======== RECORDS FOR THE EXERCISE
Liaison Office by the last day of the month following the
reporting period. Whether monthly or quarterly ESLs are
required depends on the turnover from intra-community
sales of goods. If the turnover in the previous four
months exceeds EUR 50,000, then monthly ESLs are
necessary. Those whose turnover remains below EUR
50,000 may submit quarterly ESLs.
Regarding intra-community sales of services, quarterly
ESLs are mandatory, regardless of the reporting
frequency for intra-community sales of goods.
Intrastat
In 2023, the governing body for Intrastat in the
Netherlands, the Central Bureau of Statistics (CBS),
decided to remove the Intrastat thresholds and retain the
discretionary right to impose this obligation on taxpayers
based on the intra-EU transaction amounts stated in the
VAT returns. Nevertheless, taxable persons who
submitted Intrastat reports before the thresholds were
================
TASK ITEM: Would you please give all of the entries above once more, exactly as they are?

SOLUTION FOR THIS PROBLEM:
Liaison Office by the last day of the month following the
reporting period. Whether monthly or quarterly ESLs are
required depends on the turnover from intra-community
sales of goods. If the turnover in the previous four
months exceeds EUR 50,000, then monthly ESLs are
necessary. Those whose turnover remains below EUR
50,000 may submit quarterly ESLs.
Regarding intra-community sales of services, quarterly
ESLs are mandatory, regardless of the reporting
frequency for intra-community sales of goods.
Intrastat
In 2023, the governing body for Intrastat in the
Netherlands, the Central Bureau of Statistics (CBS),
decided to remove the Intrastat thresholds and retain the
discretionary right to impose this obligation on taxpayers
based on the intra-EU transaction amounts stated in the
VAT returns. Nevertheless, taxable persons who
submitted Intrastat reports before the thresholds were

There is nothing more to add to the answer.